Listed entries Block Start

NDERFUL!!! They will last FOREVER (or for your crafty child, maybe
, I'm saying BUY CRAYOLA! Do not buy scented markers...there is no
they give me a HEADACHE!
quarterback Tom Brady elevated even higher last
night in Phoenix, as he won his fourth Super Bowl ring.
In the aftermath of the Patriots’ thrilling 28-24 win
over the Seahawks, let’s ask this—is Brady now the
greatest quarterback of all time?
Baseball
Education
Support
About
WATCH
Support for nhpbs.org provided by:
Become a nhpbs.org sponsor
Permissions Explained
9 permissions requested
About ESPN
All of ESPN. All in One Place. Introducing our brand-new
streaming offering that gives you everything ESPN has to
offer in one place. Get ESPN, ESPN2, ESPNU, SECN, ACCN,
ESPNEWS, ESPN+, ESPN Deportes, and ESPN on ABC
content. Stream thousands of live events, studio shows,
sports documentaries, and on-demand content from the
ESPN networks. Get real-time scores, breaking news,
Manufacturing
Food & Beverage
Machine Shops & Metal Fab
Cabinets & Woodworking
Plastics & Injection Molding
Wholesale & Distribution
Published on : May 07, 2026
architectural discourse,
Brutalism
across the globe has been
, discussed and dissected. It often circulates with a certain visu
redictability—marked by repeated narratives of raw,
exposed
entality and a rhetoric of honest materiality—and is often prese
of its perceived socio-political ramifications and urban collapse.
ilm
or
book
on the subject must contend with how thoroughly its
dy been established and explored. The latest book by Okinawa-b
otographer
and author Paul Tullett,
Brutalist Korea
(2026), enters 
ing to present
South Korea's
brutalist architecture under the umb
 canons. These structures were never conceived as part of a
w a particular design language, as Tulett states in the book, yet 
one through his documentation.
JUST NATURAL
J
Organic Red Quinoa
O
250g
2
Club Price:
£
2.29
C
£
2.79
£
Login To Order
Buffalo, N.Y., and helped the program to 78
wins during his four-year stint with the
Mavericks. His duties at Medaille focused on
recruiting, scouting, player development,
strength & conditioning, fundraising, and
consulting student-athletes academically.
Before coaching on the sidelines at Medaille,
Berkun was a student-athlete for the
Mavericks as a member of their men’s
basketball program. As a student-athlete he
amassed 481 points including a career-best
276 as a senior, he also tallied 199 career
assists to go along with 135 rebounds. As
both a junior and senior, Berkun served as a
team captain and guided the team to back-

Listed entries Block End

Task prompt -> Beginning at the line above that contains "quarterback Tom Brady", return each line exactly through the line that contains "both a junior and senior, Berkun served as a", and no others.

Worked solution ->
quarterback Tom Brady elevated even higher last
night in Phoenix, as he won his fourth Super Bowl ring.
In the aftermath of the Patriots’ thrilling 28-24 win
over the Seahawks, let’s ask this—is Brady now the
greatest quarterback of all time?
Baseball
Education
Support
About
WATCH
Support for nhpbs.org provided by:
Become a nhpbs.org sponsor
Permissions Explained
9 permissions requested
About ESPN
All of ESPN. All in One Place. Introducing our brand-new
streaming offering that gives you everything ESPN has to
offer in one place. Get ESPN, ESPN2, ESPNU, SECN, ACCN,
ESPNEWS, ESPN+, ESPN Deportes, and ESPN on ABC
content. Stream thousands of live events, studio shows,
sports documentaries, and on-demand content from the
ESPN networks. Get real-time scores, breaking news,
Manufacturing
Food & Beverage
Machine Shops & Metal Fab
Cabinets & Woodworking
Plastics & Injection Molding
Wholesale & Distribution
Published on : May 07, 2026
architectural discourse,
Brutalism
across the globe has been
, discussed and dissected. It often circulates with a certain visu
redictability—marked by repeated narratives of raw,
exposed
entality and a rhetoric of honest materiality—and is often prese
of its perceived socio-political ramifications and urban collapse.
ilm
or
book
on the subject must contend with how thoroughly its
dy been established and explored. The latest book by Okinawa-b
otographer
and author Paul Tullett,
Brutalist Korea
(2026), enters 
ing to present
South Korea's
brutalist architecture under the umb
 canons. These structures were never conceived as part of a
w a particular design language, as Tulett states in the book, yet 
one through his documentation.
JUST NATURAL
J
Organic Red Quinoa
O
250g
2
Club Price:
£
2.29
C
£
2.79
£
Login To Order
Buffalo, N.Y., and helped the program to 78
wins during his four-year stint with the
Mavericks. His duties at Medaille focused on
recruiting, scouting, player development,
strength & conditioning, fundraising, and
consulting student-athletes academically.
Before coaching on the sidelines at Medaille,
Berkun was a student-athlete for the
Mavericks as a member of their men’s
basketball program. As a student-athlete he
amassed 481 points including a career-best
276 as a senior, he also tallied 199 career
assists to go along with 135 rebounds. As
both a junior and senior, Berkun served as a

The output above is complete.